ANAHEIM, Calif. — While the Los Angeles Angels mobbed Chris Iannetta to celebrate his game-ending hit, the Seattle Mariners walked off the field on a path that's become awfully familiar this season.
Iannetta drove in Kole Calhoun with a two-out hit in the 11th inning off rookie Bobby LaFromboise, and the Angels rallied past the Mariners 3-2 Friday night for their eighth victory in 10 games.
Nick Franklin had three hits for the Mariners, who have lost 10 of 12 to fall 20 games below .500 for the first time this season.

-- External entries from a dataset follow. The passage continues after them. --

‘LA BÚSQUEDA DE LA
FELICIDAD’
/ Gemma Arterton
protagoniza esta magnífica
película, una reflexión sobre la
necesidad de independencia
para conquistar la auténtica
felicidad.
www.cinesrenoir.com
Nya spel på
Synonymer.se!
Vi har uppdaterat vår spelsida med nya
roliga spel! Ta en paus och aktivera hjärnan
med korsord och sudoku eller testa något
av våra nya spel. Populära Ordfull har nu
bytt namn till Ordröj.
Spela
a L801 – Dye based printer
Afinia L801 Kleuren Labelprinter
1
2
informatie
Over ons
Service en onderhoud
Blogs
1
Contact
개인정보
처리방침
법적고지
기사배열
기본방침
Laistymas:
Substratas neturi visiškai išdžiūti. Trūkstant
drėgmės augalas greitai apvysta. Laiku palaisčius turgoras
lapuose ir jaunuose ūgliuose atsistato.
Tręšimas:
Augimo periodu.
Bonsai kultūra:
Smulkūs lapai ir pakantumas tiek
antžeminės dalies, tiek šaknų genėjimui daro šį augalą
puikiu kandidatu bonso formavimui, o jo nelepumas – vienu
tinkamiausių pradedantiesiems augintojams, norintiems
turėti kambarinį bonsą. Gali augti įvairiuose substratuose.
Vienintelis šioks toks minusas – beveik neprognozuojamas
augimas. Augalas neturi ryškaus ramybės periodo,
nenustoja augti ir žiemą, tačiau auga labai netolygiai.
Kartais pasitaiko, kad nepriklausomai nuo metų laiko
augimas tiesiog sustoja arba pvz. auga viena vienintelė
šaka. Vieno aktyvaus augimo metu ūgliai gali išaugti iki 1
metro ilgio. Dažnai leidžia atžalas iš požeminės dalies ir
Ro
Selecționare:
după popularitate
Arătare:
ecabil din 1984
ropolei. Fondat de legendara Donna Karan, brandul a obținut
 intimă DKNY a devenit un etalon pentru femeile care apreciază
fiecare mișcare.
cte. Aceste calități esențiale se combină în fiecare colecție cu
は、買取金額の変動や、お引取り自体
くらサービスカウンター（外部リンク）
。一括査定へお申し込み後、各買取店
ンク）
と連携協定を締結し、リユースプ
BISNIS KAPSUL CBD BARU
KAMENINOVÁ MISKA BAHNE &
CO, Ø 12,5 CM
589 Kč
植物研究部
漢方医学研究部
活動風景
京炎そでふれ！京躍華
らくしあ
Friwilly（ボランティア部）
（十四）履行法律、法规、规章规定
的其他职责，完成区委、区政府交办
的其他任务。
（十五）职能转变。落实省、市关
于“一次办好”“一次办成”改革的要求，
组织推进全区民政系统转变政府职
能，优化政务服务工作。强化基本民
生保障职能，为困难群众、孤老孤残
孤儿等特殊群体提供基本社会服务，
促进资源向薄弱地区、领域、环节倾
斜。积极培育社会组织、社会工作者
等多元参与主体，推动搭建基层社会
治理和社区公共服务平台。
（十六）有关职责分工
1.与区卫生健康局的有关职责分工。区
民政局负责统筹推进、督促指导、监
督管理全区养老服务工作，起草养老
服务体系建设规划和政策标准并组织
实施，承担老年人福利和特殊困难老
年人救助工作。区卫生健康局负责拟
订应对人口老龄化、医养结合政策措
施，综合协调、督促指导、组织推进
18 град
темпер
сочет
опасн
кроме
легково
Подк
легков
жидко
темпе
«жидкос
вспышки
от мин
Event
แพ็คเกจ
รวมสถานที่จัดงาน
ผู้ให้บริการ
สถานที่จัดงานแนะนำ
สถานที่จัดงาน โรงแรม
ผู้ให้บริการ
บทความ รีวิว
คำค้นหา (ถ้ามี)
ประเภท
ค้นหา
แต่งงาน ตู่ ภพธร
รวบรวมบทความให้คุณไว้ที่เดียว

Despite numerous opportunities to finish off the Angels with one big hit or even steady fielding, Seattle lost in walk-off fashion for the 13th time this season, tying the 2011 club record.
"We were one hit away quite a bit, and that's been an issue for us," Seattle manager Eric Wedge said. "You can look at Anaheim's veterans, but this is just where we're at in the process."
After Matt Shoemaker shut out the Mariners on two hits for five innings in his major league debut, Michael Saunders opened the scoring with a two-run single in the seventh for Seattle. Andrew Romine answered with a two-run single for Los Angeles later in the inning.
Erasmo Ramirez matched each of Shoemaker's zeros, twice stranding runners on third base and inducing two key double-play grounders while pitching six-hit ball into the seventh inning.
He only got into trouble after Kyle Seager's throwing error started Los Angeles' tying rally in the seventh. Shortly after Ramirez left with tightness in his groin, Romine delivered a solid two-out single off Chance Ruffin to tie it.
"I threw it away," Seager said. "That's pretty much the extent of it. I fielded it cleanly, gripped the ball and did the normal footwork, but it just took off on me. If the play gets made there, they don't score those two runs, and we'd be done a long time ago."
The Angels came back from a late two-run deficit and several missed opportunities to win the opener of their final homestand. Los Angeles has won 20 of 27 to move within three games of .500, even avoiding mathematical elimination from the playoff race for one more day.
"We're still working hard and trying to win some games at the end of the season," Iannetta said.
After Calhoun's one-out hit off LaFromboise (0-1), Seattle's sixth pitcher, Iannetta put a long single off the wall in deepest left-center. Calhoun slid home to give Iannetta his fifth career game-ending hit.
"He put a slider right over the plate, and I got a fortunate bounce (off the wall) to keep it in the yard," Iannetta said.
Cory Rasmus (1-1) pitched the 11th to earn his first major league victory.
Shoemaker, who turns 27 next week, made an impressive debut at Angel Stadium after a six-year minor league career.
The right-hander, who went 11-13 for Triple-A Salt Lake this season, got his big-league break on Thursday when Jered Weaver was scratched from his scheduled start with tightness in his right forearm. A few quick phone calls got his parents and wife into town in time for his debut, and he didn't disappoint.
"It was surreal, to say the least," Shoemaker said. "It's something you dream about your whole life, and then you finally have it. It was more fun than anything. If I wasn't nervous, I think there would be something wrong with me."
Seattle rallied in the seventh against Angels reliever Michael Kohn, whose step-slow coverage of first base on a two-out grounder allowed Dustin Ackley to beat it out. Saunders then delivered a single to center with the bases loaded.
The Angels stranded two runners in the eighth and again in the 10th. The Mariners intentionally walked Mike Trout in both innings to pitch to Josh Hamilton, who couldn't connect in either opportunity.
NOTES: Ramirez will be re-evaluated Saturday. ... Hamilton homered off Ramirez in the pitcher's major league debut early last season. ... Seager's Mariners-record streak of 106 consecutive starts at third base ended with the veteran sitting in favor of youngster Carlos Triunfel. Seager struck out as a pinch-hitter with two runners on in the seventh, and made a bad throw on Trumbo's grounder in the bottom half of the inning.